> **What to work on**
Among the entries below, find every line that contains the string "further", then copy it.

> **Records drawn from a dataset**
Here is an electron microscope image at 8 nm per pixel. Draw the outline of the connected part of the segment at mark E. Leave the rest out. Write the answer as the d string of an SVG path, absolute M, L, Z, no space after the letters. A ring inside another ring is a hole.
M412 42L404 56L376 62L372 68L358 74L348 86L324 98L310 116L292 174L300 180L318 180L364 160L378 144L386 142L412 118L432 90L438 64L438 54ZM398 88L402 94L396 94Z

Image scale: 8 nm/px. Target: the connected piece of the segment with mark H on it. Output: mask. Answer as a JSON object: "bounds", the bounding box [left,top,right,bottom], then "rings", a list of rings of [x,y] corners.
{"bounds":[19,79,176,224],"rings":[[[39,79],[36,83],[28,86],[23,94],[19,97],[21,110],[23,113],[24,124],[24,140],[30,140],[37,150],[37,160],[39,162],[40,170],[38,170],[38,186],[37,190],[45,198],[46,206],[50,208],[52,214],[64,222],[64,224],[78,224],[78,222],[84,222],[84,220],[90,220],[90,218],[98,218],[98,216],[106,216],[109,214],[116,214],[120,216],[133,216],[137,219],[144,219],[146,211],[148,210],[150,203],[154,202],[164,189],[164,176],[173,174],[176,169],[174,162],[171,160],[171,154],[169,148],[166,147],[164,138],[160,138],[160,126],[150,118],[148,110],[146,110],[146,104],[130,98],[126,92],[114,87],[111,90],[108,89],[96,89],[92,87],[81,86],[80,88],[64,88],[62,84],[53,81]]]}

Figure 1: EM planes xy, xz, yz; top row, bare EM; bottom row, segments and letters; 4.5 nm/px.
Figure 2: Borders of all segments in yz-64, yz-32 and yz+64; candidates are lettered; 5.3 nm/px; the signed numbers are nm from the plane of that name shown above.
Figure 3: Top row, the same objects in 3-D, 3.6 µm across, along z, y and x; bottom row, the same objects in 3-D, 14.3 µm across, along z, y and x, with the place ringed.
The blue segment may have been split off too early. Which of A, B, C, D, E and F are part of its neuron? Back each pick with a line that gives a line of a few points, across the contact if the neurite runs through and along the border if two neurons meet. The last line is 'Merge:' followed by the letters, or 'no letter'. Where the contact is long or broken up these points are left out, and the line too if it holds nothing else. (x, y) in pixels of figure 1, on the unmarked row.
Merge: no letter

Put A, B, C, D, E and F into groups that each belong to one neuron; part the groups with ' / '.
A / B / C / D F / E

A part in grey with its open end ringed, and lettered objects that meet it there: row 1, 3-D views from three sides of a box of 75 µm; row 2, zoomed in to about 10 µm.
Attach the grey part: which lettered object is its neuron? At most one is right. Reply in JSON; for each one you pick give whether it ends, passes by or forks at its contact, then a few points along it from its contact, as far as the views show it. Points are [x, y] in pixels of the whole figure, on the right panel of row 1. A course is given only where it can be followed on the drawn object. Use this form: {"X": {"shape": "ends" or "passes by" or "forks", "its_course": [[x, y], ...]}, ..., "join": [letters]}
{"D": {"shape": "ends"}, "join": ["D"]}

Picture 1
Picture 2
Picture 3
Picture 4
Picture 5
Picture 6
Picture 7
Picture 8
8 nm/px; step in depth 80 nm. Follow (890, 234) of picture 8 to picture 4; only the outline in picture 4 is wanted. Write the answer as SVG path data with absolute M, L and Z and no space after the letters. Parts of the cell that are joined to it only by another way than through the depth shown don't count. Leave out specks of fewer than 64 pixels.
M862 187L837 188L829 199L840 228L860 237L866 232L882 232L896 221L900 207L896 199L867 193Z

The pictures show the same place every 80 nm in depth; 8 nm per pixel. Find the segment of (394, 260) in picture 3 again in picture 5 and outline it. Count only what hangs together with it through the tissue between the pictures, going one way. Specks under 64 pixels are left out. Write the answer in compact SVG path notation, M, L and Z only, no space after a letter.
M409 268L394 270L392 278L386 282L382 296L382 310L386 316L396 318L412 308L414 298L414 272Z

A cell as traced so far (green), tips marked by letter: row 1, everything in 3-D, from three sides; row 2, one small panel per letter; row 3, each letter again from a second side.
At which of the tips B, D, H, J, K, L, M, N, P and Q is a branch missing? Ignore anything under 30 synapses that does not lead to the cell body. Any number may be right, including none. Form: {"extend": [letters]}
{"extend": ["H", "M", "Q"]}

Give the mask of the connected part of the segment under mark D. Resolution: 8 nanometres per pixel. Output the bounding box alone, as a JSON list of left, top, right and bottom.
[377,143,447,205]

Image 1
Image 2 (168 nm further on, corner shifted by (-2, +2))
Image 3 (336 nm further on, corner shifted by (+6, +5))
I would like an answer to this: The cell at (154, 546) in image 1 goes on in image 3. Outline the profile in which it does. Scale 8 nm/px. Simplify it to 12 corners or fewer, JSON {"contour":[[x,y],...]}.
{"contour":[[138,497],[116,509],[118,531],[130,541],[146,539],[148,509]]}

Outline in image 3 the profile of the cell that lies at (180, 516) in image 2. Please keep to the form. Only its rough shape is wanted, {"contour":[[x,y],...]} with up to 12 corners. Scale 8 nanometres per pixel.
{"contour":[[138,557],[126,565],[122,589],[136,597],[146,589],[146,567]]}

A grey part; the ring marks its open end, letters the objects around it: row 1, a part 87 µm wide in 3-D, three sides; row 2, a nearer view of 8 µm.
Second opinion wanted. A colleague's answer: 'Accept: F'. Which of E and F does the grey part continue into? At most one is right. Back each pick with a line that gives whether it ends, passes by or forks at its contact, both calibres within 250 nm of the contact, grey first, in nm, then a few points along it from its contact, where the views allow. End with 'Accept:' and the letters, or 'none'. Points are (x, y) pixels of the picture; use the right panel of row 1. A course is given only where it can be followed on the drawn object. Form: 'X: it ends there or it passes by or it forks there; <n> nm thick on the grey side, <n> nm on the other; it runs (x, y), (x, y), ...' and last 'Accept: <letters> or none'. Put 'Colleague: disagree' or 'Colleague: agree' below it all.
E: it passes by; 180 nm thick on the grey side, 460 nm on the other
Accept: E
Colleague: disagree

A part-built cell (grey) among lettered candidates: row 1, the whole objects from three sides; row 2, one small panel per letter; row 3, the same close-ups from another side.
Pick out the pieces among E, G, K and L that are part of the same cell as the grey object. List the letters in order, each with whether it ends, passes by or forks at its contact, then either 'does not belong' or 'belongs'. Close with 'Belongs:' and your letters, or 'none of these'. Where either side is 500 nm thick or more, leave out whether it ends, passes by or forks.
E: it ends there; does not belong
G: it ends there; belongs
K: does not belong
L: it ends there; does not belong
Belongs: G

> **Expected output**
Image 2 (168 nm further on, corner shifted by (-2, +2))
Image 3 (336 nm further on, corner shifted by (+6, +5))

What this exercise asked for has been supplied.